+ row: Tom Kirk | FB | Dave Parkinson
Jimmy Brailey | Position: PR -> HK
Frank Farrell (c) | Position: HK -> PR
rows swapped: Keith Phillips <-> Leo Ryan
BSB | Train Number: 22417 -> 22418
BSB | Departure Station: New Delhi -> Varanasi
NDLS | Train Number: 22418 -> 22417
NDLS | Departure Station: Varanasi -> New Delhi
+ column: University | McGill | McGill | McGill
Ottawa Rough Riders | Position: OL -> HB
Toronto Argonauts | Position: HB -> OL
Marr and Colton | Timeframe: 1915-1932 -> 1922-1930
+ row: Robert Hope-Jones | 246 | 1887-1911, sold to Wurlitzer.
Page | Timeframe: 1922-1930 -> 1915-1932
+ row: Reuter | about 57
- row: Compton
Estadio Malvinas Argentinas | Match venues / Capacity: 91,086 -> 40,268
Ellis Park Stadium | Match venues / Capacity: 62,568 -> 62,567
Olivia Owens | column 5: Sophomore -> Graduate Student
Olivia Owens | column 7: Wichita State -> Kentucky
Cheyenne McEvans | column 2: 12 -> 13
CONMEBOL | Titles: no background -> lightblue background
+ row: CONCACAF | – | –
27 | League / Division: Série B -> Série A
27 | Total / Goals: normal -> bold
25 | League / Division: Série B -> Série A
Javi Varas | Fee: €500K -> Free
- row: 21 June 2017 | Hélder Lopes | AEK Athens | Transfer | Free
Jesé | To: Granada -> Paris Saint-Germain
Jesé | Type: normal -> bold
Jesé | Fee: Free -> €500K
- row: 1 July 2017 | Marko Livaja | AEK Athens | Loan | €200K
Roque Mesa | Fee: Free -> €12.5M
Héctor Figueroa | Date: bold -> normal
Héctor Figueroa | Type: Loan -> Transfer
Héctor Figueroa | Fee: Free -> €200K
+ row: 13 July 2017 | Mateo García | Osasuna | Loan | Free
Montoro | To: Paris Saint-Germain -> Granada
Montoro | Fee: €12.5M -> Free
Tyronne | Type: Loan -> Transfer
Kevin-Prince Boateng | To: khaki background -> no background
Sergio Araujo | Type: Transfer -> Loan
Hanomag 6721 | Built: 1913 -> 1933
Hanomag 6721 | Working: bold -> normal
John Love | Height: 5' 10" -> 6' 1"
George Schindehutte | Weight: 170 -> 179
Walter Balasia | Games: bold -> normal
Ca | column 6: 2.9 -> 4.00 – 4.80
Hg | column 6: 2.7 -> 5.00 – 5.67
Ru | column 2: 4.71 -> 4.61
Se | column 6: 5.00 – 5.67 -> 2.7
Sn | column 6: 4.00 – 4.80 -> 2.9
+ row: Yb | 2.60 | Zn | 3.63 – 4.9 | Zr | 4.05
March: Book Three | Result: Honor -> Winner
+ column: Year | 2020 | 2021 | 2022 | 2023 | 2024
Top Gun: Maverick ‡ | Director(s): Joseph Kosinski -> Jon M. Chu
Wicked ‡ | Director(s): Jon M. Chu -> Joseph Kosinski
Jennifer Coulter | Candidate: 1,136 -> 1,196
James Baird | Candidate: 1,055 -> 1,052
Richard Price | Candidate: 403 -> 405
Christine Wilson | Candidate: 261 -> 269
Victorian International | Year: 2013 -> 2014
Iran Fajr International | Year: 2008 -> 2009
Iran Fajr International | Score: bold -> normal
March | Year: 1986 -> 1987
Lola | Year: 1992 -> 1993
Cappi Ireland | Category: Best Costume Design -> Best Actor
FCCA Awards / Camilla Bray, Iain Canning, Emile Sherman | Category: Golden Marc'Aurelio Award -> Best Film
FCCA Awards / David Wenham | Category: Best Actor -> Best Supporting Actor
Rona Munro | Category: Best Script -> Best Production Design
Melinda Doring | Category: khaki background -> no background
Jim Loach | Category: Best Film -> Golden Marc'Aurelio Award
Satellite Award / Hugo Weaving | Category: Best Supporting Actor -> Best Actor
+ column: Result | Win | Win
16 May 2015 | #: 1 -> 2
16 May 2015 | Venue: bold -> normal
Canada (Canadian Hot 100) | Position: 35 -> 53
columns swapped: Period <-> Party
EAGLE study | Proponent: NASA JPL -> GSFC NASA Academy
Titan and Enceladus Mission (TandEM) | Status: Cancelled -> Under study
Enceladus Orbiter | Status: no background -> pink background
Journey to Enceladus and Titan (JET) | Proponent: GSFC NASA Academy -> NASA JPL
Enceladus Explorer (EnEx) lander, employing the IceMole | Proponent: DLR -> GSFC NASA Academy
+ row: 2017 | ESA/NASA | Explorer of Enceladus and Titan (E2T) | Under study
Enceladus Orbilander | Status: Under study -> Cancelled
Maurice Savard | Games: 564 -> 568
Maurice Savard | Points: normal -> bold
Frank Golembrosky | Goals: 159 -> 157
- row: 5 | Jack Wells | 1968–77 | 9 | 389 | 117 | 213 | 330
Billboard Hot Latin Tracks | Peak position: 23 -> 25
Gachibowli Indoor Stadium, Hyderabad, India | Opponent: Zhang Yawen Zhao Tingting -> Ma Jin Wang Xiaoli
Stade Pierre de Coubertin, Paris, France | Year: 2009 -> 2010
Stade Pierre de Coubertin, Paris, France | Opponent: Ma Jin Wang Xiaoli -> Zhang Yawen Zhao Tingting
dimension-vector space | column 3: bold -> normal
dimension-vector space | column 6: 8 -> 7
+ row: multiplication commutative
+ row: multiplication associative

**WRITTEN PROBLEM**
Please format every line listed under the rows above as a JSON list of strings, one string per line, with blank lines left out.

**REPLY TO THE EXERCISE**
[
  "+ row: Tom Kirk | FB | Dave Parkinson",
  "Jimmy Brailey | Position: PR -> HK",
  "Frank Farrell (c) | Position: HK -> PR",
  "rows swapped: Keith Phillips <-> Leo Ryan",
  "BSB | Train Number: 22417 -> 22418",
  "BSB | Departure Station: New Delhi -> Varanasi",
  "NDLS | Train Number: 22418 -> 22417",
  "NDLS | Departure Station: Varanasi -> New Delhi",
  "+ column: University | McGill | McGill | McGill",
  "Ottawa Rough Riders | Position: OL -> HB",
  "Toronto Argonauts | Position: HB -> OL",
  "Marr and Colton | Timeframe: 1915-1932 -> 1922-1930",
  "+ row: Robert Hope-Jones | 246 | 1887-1911, sold to Wurlitzer.",
  "Page | Timeframe: 1922-1930 -> 1915-1932",
  "+ row: Reuter | about 57",
  "- row: Compton",
  "Estadio Malvinas Argentinas | Match venues / Capacity: 91,086 -> 40,268",
  "Ellis Park Stadium | Match venues / Capacity: 62,568 -> 62,567",
  "Olivia Owens | column 5: Sophomore -> Graduate Student",
  "Olivia Owens | column 7: Wichita State -> Kentucky",
  "Cheyenne McEvans | column 2: 12 -> 13",
  "CONMEBOL | Titles: no background -> lightblue background",
  "+ row: CONCACAF | – | –",
  "27 | League / Division: Série B -> Série A",
  "27 | Total / Goals: normal -> bold",
  "25 | League / Division: Série B -> Série A",
  "Javi Varas | Fee: €500K -> Free",
  "- row: 21 June 2017 | Hélder Lopes | AEK Athens | Transfer | Free",
  "Jesé | To: Granada -> Paris Saint-Germain",
  "Jesé | Type: normal -> bold",
  "Jesé | Fee: Free -> €500K",
  "- row: 1 July 2017 | Marko Livaja | AEK Athens | Loan | €200K",
  "Roque Mesa | Fee: Free -> €12.5M",
  "Héctor Figueroa | Date: bold -> normal",
  "Héctor Figueroa | Type: Loan -> Transfer",
  "Héctor Figueroa | Fee: Free -> €200K",
  "+ row: 13 July 2017 | Mateo García | Osasuna | Loan | Free",
  "Montoro | To: Paris Saint-Germain -> Granada",
  "Montoro | Fee: €12.5M -> Free",
  "Tyronne | Type: Loan -> Transfer",
  "Kevin-Prince Boateng | To: khaki background -> no background",
  "Sergio Araujo | Type: Transfer -> Loan",
  "Hanomag 6721 | Built: 1913 -> 1933",
  "Hanomag 6721 | Working: bold -> normal",
  "John Love | Height: 5' 10\" -> 6' 1\"",
  "George Schindehutte | Weight: 170 -> 179",
  "Walter Balasia | Games: bold -> normal",
  "Ca | column 6: 2.9 -> 4.00 – 4.80",
  "Hg | column 6: 2.7 -> 5.00 – 5.67",
  "Ru | column 2: 4.71 -> 4.61",
  "Se | column 6: 5.00 – 5.67 -> 2.7",
  "Sn | column 6: 4.00 – 4.80 -> 2.9",
  "+ row: Yb | 2.60 | Zn | 3.63 – 4.9 | Zr | 4.05",
  "March: Book Three | Result: Honor -> Winner",
  "+ column: Year | 2020 | 2021 | 2022 | 2023 | 2024",
  "Top Gun: Maverick ‡ | Director(s): Joseph Kosinski -> Jon M. Chu",
  "Wicked ‡ | Director(s): Jon M. Chu -> Joseph Kosinski",
  "Jennifer Coulter | Candidate: 1,136 -> 1,196",
  "James Baird | Candidate: 1,055 -> 1,052",
  "Richard Price | Candidate: 403 -> 405",
  "Christine Wilson | Candidate: 261 -> 269",
  "Victorian International | Year: 2013 -> 2014",
  "Iran Fajr International | Year: 2008 -> 2009",
  "Iran Fajr International | Score: bold -> normal",
  "March | Year: 1986 -> 1987",
  "Lola | Year: 1992 -> 1993",
  "Cappi Ireland | Category: Best Costume Design -> Best Actor",
  "FCCA Awards / Camilla Bray, Iain Canning, Emile Sherman | Category: Golden Marc'Aurelio Award -> Best Film",
  "FCCA Awards / David Wenham | Category: Best Actor -> Best Supporting Actor",
  "Rona Munro | Category: Best Script -> Best Production Design",
  "Melinda Doring | Category: khaki background -> no background",
  "Jim Loach | Category: Best Film -> Golden Marc'Aurelio Award",
  "Satellite Award / Hugo Weaving | Category: Best Supporting Actor -> Best Actor",
  "+ column: Result | Win | Win",
  "16 May 2015 | #: 1 -> 2",
  "16 May 2015 | Venue: bold -> normal",
  "Canada (Canadian Hot 100) | Position: 35 -> 53",
  "columns swapped: Period <-> Party",
  "EAGLE study | Proponent: NASA JPL -> GSFC NASA Academy",
  "Titan and Enceladus Mission (TandEM) | Status: Cancelled -> Under study",
  "Enceladus Orbiter | Status: no background -> pink background",
  "Journey to Enceladus and Titan (JET) | Proponent: GSFC NASA Academy -> NASA JPL",
  "Enceladus Explorer (EnEx) lander, employing the IceMole | Proponent: DLR -> GSFC NASA Academy",
  "+ row: 2017 | ESA/NASA | Explorer of Enceladus and Titan (E2T) | Under study",
  "Enceladus Orbilander | Status: Under study -> Cancelled",
  "Maurice Savard | Games: 564 -> 568",
  "Maurice Savard | Points: normal -> bold",
  "Frank Golembrosky | Goals: 159 -> 157",
  "- row: 5 | Jack Wells | 1968–77 | 9 | 389 | 117 | 213 | 330",
  "Billboard Hot Latin Tracks | Peak position: 23 -> 25",
  "Gachibowli Indoor Stadium, Hyderabad, India | Opponent: Zhang Yawen Zhao Tingting -> Ma Jin Wang Xiaoli",
  "Stade Pierre de Coubertin, Paris, France | Year: 2009 -> 2010",
  "Stade Pierre de Coubertin, Paris, France | Opponent: Ma Jin Wang Xiaoli -> Zhang Yawen Zhao Tingting",
  "dimension-vector space | column 3: bold -> normal",
  "dimension-vector space | column 6: 8 -> 7",
  "+ row: multiplication commutative",
  "+ row: multiplication associative"
]